TEXTE DE LECTURE:
********
De toutes ces opinions populaires, il ressort avec
évidence que les esprits étaient profondément émus
et avaient un pressentiment de la grandeur de Jésus.
C'était déjà quelque chose, c'était même beaucoup
qu'on le mit à côté de Jean-Baptiste, et qu'on le
comparât à Élie, à Jérémie ou à l'un des prophètes.
Il est cependant triste que personne ne le reconnût
pour ce qu'il était malgré cette richesse de gloire
divine qui rayonnait de sa personne. On le prenait
pour un avant-coureur de Christ, et non pour Christ
lui-même. Alors Jésus se retourna vers ses disciples
et leur dit : Et vous, qui
dites-vous que je suis ?
Jusqu'alors il n'avait pas encore adressé
une pareille question à ses disciples. Il. ne leur
avait non plus jamais dit formellement : « Je suis
le Messie, ou : Je suis le Fils de Dieu. » La
lumière sur cette question devait leur venir non
d'un enseignement extérieur, mais d'une
démonstration d'Esprit et de puissance, d'une
communion vivante avec leur Maître. Ils avaient
entendu sa Parole et vu ses oeuvres. Tout cela leur
avait révélé l'essence extraordinaire et mystérieuse
de sa personne. Cette connaissance qu'ils avaient
déjà acquise de lui, il veut en provoquer la
manifestation, afin qu'ils puissent le confesser
joyeusement. C'est seulement par cette confession
que la foi qui sommeille dans leur coeur, deviendra
consciente et personnelle. Alors le bouillant
Pierre, se faisant l'organe des autres disciples,
répond : Tu es le Christ,
le Fils du Dieu vivant. Cette confession
est la même que celle rapportée parJean
VI, 68. 69.
********
Entrées extraites:
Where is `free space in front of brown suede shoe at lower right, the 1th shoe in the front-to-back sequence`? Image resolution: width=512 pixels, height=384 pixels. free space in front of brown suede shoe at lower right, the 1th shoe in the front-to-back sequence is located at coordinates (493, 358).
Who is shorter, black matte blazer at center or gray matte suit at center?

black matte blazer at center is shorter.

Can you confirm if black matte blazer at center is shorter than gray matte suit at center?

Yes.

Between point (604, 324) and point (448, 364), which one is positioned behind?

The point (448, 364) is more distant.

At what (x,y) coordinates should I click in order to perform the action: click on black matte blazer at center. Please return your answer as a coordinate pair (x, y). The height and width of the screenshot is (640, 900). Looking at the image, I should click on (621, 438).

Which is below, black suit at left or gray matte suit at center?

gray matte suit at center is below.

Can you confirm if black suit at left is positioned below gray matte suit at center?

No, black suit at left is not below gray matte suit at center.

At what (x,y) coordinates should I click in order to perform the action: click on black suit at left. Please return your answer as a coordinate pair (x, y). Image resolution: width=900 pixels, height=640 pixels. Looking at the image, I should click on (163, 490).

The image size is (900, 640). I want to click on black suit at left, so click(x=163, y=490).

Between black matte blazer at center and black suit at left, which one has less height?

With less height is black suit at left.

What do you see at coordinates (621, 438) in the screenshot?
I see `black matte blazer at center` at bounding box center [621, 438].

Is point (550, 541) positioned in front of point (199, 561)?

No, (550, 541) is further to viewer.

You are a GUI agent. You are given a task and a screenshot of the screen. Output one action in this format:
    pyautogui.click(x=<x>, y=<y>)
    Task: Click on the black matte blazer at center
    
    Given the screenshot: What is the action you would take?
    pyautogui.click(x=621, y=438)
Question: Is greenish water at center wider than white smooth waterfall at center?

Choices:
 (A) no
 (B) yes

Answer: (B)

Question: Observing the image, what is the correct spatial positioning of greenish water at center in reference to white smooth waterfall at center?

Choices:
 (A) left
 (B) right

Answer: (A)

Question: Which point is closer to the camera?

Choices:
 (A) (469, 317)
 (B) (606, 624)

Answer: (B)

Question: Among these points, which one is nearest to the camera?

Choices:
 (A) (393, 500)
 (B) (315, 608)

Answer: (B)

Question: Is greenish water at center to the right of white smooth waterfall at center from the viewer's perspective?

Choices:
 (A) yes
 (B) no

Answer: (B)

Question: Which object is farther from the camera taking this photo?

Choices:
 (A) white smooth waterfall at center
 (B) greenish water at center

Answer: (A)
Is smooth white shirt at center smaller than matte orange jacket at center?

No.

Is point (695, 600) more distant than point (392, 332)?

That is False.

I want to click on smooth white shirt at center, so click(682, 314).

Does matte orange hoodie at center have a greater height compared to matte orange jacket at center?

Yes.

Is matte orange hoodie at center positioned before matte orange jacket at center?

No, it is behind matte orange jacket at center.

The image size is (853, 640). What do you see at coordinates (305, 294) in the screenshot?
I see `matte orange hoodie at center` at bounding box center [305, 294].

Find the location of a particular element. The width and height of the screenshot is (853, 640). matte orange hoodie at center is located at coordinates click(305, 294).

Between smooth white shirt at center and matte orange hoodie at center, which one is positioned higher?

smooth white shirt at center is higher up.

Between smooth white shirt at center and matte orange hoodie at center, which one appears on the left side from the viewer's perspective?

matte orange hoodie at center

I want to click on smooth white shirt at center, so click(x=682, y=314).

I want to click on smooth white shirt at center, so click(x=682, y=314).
********
EXERCICES:
**a.** D'après le texte de lecture, pour qui prenait-on Jésus ?
**b.** Réécrivez le passage du texte de lecture qui commence par « De toutes ces » et se termine par « grandeur de Jésus. », en remplaçant « esprits » par « cœurs ».
**c.** Selon le texte de lecture, quels sont les personnages nommément cités auxquels les opinions populaires rapprochaient Jésus ?

CORRIGÉ:
**a.** Pour un avant-coureur de Christ, et non pour Christ lui-même.

**b.**
De toutes ces opinions populaires, il ressort avec
évidence que les cœurs étaient profondément émus
et avaient un pressentiment de la grandeur de Jésus.

**c.** Jean-Baptiste, Élie, Jérémie